**Your goal**
The job is to find each line of the records below that includes the word "Letter" and copy it.
Material provided Block Start
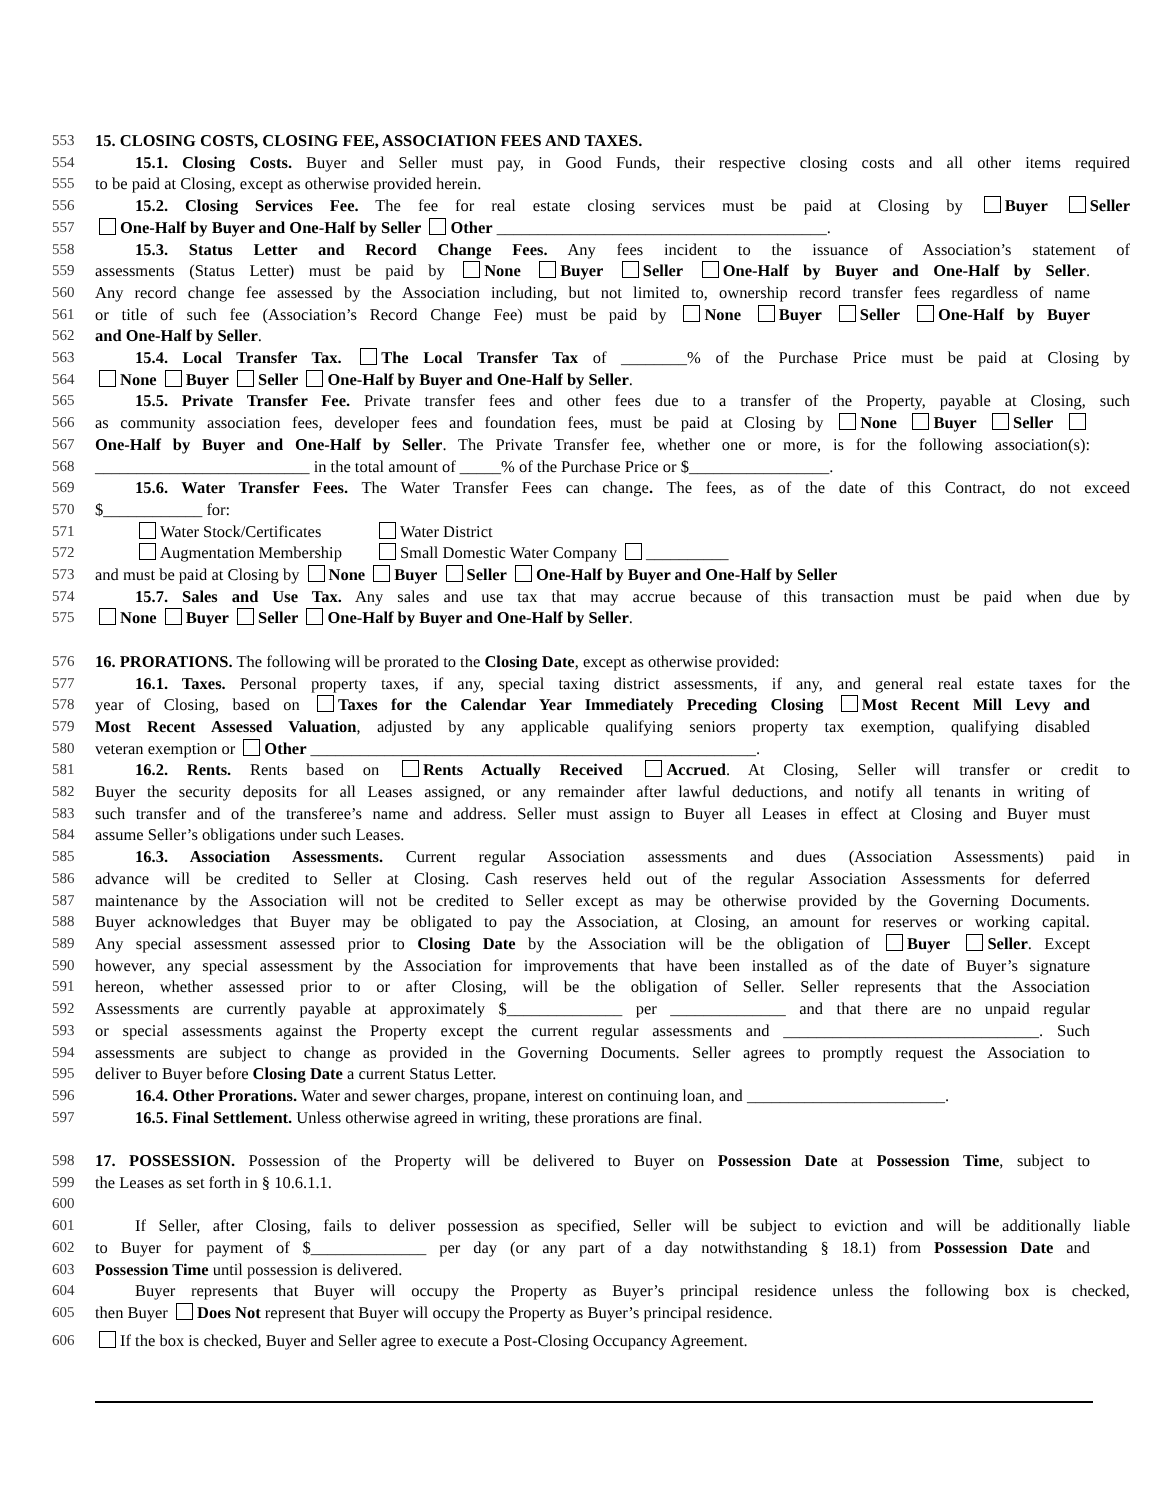553 15. CLOSING COSTS, CLOSING FEE, ASSOCIATION FEES AND TAXES.
554 15.1. Closing Costs. Buyer and Seller must pay, in Good Funds, their respective closing costs and all other items required
555 to be paid at Closing, except as otherwise provided herein.
556 15.2. Closing Services Fee. The fee for real estate closing services must be paid at Closing by Buyer Seller
557 One-Half by Buyer and One-Half by Seller Other ________________________________________.
558 15.3. Status Letter and Record Change Fees. Any fees incident to the issuance of Association’s statement of
559 assessments (Status Letter) must be paid by None Buyer Seller One-Half by Buyer and One-Half by Seller.
560 Any record change fee assessed by the Association including, but not limited to, ownership record transfer fees regardless of name
561 or title of such fee (Association’s Record Change Fee) must be paid by None Buyer Seller One-Half by Buyer
562 and One-Half by Seller.
563 15.4. Local Transfer Tax. The Local Transfer Tax of ________% of the Purchase Price must be paid at Closing by
564 None Buyer Seller One-Half by Buyer and One-Half by Seller.
565 15.5. Private Transfer Fee. Private transfer fees and other fees due to a transfer of the Property, payable at Closing, such
566 as community association fees, developer fees and foundation fees, must be paid at Closing by None Buyer Seller
567 One-Half by Buyer and One-Half by Seller. The Private Transfer fee, whether one or more, is for the following association(s):
568 __________________________ in the total amount of _____% of the Purchase Price or $_________________.
569 15.6. Water Transfer Fees. The Water Transfer Fees can change. The fees, as of the date of this Contract, do not exceed
570 $____________ for:
571 Water Stock/Certificates Water District
572 Augmentation Membership Small Domestic Water Company __________
573 and must be paid at Closing by None Buyer Seller One-Half by Buyer and One-Half by Seller
574 15.7. Sales and Use Tax. Any sales and use tax that may accrue because of this transaction must be paid when due by
575 None Buyer Seller One-Half by Buyer and One-Half by Seller.
576 16. PRORATIONS. The following will be prorated to the Closing Date, except as otherwise provided:
577 16.1. Taxes. Personal property taxes, if any, special taxing district assessments, if any, and general real estate taxes for the
578 year of Closing, based on Taxes for the Calendar Year Immediately Preceding Closing Most Recent Mill Levy and
579 Most Recent Assessed Valuation, adjusted by any applicable qualifying seniors property tax exemption, qualifying disabled
580 veteran exemption or Other ______________________________________________________.
581 16.2. Rents. Rents based on Rents Actually Received Accrued. At Closing, Seller will transfer or credit to
582 Buyer the security deposits for all Leases assigned, or any remainder after lawful deductions, and notify all tenants in writing of
583 such transfer and of the transferee’s name and address. Seller must assign to Buyer all Leases in effect at Closing and Buyer must
584 assume Seller’s obligations under such Leases.
585 16.3. Association Assessments. Current regular Association assessments and dues (Association Assessments) paid in
586 advance will be credited to Seller at Closing. Cash reserves held out of the regular Association Assessments for deferred
587 maintenance by the Association will not be credited to Seller except as may be otherwise provided by the Governing Documents.
588 Buyer acknowledges that Buyer may be obligated to pay the Association, at Closing, an amount for reserves or working capital.
589 Any special assessment assessed prior to Closing Date by the Association will be the obligation of Buyer Seller. Except
590 however, any special assessment by the Association for improvements that have been installed as of the date of Buyer’s signature
591 hereon, whether assessed prior to or after Closing, will be the obligation of Seller. Seller represents that the Association
592 Assessments are currently payable at approximately $______________ per ______________ and that there are no unpaid regular
593 or special assessments against the Property except the current regular assessments and _______________________________. Such
594 assessments are subject to change as provided in the Governing Documents. Seller agrees to promptly request the Association to
595 deliver to Buyer before Closing Date a current Status Letter.
596 16.4. Other Prorations. Water and sewer charges, propane, interest on continuing loan, and ________________________.
597 16.5. Final Settlement. Unless otherwise agreed in writing, these prorations are final.
598 17. POSSESSION. Possession of the Property will be delivered to Buyer on Possession Date at Possession Time, subject to
599 the Leases as set forth in § 10.6.1.1.
600
601 If Seller, after Closing, fails to deliver possession as specified, Seller will be subject to eviction and will be additionally liable
602 to Buyer for payment of $______________ per day (or any part of a day notwithstanding § 18.1) from Possession Date and
603 Possession Time until possession is delivered.
604 Buyer represents that Buyer will occupy the Property as Buyer’s principal residence unless the following box is checked,
605 then Buyer Does Not represent that Buyer will occupy the Property as Buyer’s principal residence.
606 If the box is checked, Buyer and Seller agree to execute a Post-Closing Occupancy Agreement.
Material provided Block End
**Exercise response**
558 15.3. Status Letter and Record Change Fees. Any fees incident to the issuance of Association’s statement of
559 assessments (Status Letter) must be paid by None Buyer Seller One-Half by Buyer and One-Half by Seller.
595 deliver to Buyer before Closing Date a current Status Letter.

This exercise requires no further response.